Data:

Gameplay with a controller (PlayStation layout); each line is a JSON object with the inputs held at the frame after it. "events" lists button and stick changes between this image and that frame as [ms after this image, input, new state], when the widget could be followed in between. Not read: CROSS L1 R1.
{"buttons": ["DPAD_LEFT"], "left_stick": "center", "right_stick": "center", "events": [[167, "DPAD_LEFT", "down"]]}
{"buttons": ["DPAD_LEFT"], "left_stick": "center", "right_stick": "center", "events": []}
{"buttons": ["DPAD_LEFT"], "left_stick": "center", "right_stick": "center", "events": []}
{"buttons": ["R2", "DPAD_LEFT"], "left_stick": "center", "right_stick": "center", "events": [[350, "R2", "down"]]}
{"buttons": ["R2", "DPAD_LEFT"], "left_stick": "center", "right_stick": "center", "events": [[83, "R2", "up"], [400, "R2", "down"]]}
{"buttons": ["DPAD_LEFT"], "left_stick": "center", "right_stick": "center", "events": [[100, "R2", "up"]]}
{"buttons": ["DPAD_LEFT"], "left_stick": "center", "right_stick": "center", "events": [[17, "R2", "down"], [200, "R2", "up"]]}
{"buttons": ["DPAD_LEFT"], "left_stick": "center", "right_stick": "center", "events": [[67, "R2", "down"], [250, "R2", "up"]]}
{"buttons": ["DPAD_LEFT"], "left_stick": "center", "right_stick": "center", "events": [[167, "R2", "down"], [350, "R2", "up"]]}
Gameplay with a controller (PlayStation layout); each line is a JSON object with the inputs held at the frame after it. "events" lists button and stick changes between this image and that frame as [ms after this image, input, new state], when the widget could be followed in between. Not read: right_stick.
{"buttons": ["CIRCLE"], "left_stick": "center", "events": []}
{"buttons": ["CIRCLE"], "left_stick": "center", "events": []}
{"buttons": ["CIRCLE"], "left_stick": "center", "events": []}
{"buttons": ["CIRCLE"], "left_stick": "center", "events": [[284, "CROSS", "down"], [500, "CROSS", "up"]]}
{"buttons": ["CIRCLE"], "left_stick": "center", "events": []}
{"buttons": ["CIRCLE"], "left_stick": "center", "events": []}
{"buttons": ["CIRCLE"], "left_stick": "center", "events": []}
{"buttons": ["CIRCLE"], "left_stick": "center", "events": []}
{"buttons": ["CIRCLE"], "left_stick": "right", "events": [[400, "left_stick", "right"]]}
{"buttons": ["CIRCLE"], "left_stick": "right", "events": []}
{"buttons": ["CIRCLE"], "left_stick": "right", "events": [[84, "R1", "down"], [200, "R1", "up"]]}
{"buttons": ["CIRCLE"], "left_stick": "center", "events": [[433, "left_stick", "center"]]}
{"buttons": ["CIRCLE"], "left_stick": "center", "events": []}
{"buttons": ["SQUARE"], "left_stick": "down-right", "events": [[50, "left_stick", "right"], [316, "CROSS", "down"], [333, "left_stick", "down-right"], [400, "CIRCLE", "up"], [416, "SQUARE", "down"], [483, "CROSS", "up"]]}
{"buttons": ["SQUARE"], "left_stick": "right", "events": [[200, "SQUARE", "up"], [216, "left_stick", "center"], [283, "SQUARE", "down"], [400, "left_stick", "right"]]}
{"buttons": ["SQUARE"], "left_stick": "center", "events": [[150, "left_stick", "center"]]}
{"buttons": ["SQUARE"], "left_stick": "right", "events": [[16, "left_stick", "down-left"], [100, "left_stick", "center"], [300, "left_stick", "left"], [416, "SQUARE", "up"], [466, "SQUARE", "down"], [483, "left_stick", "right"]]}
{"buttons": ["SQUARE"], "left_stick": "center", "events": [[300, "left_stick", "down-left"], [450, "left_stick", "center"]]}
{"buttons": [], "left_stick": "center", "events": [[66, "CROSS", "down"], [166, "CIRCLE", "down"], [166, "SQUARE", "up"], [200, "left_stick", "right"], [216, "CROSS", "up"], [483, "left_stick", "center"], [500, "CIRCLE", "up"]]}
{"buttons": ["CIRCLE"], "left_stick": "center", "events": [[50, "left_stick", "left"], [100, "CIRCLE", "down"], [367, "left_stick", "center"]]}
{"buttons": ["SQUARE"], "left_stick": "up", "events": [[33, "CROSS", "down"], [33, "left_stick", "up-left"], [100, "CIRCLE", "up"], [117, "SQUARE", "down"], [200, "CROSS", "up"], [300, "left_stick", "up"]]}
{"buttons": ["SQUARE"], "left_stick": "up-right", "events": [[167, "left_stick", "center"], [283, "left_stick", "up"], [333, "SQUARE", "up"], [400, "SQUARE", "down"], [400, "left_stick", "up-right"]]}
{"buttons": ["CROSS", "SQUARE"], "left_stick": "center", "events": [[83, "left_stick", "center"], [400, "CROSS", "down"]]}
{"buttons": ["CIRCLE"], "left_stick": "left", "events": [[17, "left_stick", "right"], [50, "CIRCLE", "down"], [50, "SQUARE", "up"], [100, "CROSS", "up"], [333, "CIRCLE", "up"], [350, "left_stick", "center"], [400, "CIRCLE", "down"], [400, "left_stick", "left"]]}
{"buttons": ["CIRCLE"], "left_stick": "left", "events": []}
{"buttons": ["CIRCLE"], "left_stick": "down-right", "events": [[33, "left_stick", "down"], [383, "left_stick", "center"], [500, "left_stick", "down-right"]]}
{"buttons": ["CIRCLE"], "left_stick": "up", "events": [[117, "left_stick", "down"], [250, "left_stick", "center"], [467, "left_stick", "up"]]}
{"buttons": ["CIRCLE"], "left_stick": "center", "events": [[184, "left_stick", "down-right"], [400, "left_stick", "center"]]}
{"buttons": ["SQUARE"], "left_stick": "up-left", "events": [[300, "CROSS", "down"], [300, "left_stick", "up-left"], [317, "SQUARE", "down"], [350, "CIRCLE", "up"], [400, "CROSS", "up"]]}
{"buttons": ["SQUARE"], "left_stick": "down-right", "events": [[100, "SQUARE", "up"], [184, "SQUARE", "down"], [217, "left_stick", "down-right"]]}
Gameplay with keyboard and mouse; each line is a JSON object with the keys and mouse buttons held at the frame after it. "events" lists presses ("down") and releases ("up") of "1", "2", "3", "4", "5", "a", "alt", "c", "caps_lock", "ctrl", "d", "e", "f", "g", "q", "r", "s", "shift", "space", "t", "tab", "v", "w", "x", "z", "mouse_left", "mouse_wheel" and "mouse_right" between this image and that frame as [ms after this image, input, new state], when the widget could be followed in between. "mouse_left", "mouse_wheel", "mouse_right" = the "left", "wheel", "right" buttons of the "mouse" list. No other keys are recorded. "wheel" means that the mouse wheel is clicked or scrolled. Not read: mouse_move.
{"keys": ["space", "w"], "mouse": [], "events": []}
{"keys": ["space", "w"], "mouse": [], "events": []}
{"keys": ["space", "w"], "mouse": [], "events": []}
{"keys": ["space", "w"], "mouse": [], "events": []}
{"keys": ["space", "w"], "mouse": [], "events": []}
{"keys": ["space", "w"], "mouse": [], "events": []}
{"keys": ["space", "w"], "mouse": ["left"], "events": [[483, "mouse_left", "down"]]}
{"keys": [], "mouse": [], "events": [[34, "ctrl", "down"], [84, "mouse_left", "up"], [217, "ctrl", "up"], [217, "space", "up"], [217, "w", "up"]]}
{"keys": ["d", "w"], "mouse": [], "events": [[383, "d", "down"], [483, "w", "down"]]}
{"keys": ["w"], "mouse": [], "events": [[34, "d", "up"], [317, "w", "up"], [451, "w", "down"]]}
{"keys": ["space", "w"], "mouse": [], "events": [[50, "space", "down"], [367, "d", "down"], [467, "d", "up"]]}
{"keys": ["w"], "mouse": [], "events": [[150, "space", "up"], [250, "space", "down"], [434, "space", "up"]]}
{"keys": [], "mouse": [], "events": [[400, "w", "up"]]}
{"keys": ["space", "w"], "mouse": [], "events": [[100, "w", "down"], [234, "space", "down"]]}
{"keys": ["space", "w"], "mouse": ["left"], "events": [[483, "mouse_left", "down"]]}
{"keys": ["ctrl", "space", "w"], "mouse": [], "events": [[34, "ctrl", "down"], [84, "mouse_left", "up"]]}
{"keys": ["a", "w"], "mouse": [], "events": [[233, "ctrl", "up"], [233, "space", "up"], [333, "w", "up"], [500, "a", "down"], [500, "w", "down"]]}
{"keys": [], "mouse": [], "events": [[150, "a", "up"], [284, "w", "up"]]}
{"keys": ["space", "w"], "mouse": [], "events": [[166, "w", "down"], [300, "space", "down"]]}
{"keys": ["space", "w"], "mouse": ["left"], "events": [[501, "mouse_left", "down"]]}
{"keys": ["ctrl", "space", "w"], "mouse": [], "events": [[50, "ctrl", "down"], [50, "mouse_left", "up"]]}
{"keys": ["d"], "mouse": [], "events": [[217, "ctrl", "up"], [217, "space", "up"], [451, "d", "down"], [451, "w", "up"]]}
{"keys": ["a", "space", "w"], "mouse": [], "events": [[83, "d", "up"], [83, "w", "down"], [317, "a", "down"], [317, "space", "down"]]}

Exercise instructions: Reproduce all lines from the records above that include the word "changes".

Response for this exercise:
Gameplay with a controller (PlayStation layout); each line is a JSON object with the inputs held at the frame after it. "events" lists button and stick changes between this image and that frame as [ms after this image, input, new state], when the widget could be followed in between. Not read: CROSS L1 R1.
Gameplay with a controller (PlayStation layout); each line is a JSON object with the inputs held at the frame after it. "events" lists button and stick changes between this image and that frame as [ms after this image, input, new state], when the widget could be followed in between. Not read: right_stick.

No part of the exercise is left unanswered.